Takes issue with piece

Takes issue with piece

Rabbi Avi Shafran wrote a compelling article April 30 comparing views of the Orthodox Jewish community to a New York Times magazine article about Roman Vishniac. Shafran wrote that “what seem candid shots were likely posed.”

He uses that story to appropriately explain that not everything in the world is how it appears in a snapshot. He was making the point that the entire Orthodox world is not corrupt or bad because some corrupt and bad people that operate under the yarmulke of “Orthodox” are called out for poor behavior and fraudulent acts.

Shafran concludes that “communities, in the end, are like elephants, their observers the proverbial blind men, one touching an ear and concluding that the beast is floppy and thin, the other feeling a leg and imagining the subject tree-like, a third encountering its trunk and pronouncing the pachyderm a python.… But examining the dirt under the elephant’s toenails conveys nothing at all of the animal’s majesty.”

This Conservative rabbi agrees with Rabbi Shafran. The Orthodox community is chockfull of wonderful, charitable, compassionate, deeply committed, and spiritual people.

However, I strongly disagree with the premise of Rabbi Shafran’s argument. He ignores the fact that in his metaphor, the elephant is claiming to be the moral, ritual, and only authentic leader of the Jewish world, to the point where other animals’ opinions, thoughts, practices, and customs are dismissed. He speaks of the proverbially blind person feeling his way around the elephant. What I wish Rabbi Shafran would appreciate is that the non-Orthodox world is not blind at all. We see clearly. We understand the complexities and composite of the Orthodox elephant.

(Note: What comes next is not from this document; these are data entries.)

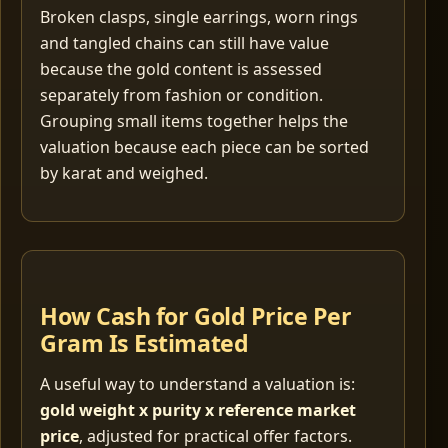
Broken clasps, single earrings, worn rings
and tangled chains can still have value
because the gold content is assessed
separately from fashion or condition.
Grouping small items together helps the
valuation because each piece can be sorted
by karat and weighed.
How Cash for Gold Price Per
Gram Is Estimated
A useful way to understand a valuation is:
gold weight x purity x reference market
price
, adjusted for practical offer factors.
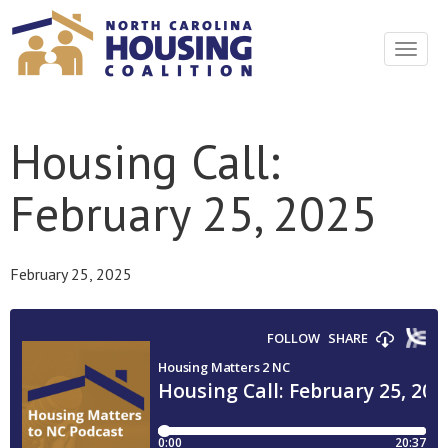
Toggle
navigat
Housing Call:
February 25, 2025
February 25, 2025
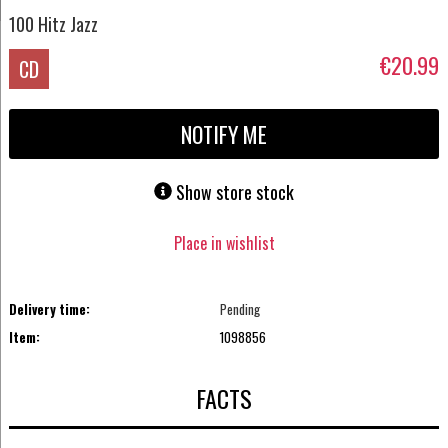
100 Hitz Jazz
€20.99
CD
NOTIFY ME
Show store stock
Place in wishlist
Delivery time:
Pending
Item:
1098856
FACTS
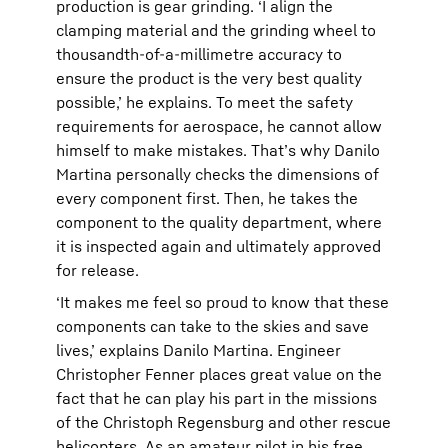
production is gear grinding. ‘I align the
clamping material and the grinding wheel to
thousandth-of-a-millimetre accuracy to
ensure the product is the very best quality
possible,’ he explains. To meet the safety
requirements for aerospace, he cannot allow
himself to make mistakes. That’s why Danilo
Martina personally checks the dimensions of
every component first. Then, he takes the
component to the quality department, where
it is inspected again and ultimately approved
for release.
‘It makes me feel so proud to know that these
components can take to the skies and save
lives,’ explains Danilo Martina. Engineer
Christopher Fenner places great value on the
fact that he can play his part in the missions
of the Christoph Regensburg and other rescue
helicopters. As an amateur pilot in his free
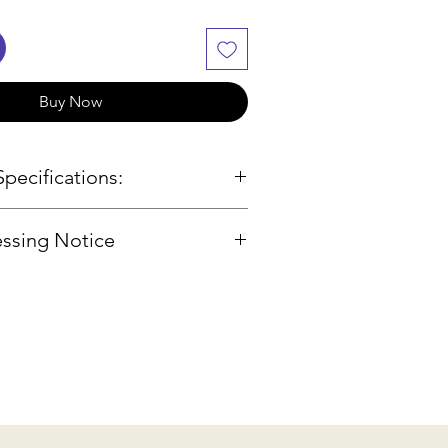
Buy Now
pecifications:
ssing Notice
body; spruce front; maple
 and sides
f our products are sourced
 engraving
, we will check availability and
finish
hin 2-3 business days. If the
erboard, pegs, and fittings
lable, we will provide
hinrest
ptions or a refund.
tra composite tailpiece
Carbon Fibre Bow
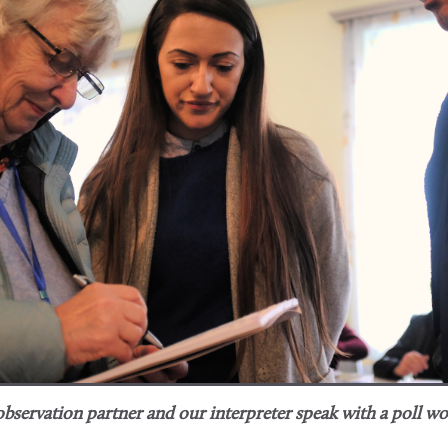
bservation partner and our interpreter speak with a poll wo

Where I take serious issue is that when such an elephant is claiming the role of “king of the jungle,” so to speak, with regard to educating children, slaughtering meat, adhering to civil laws, and tolerating multiple opinions, it must have clean toenails. When it has dirt under its nails, it loses the weight and influence in being seen as an animal that requires unquestioned respect and blind submission as an authentic voice of our people.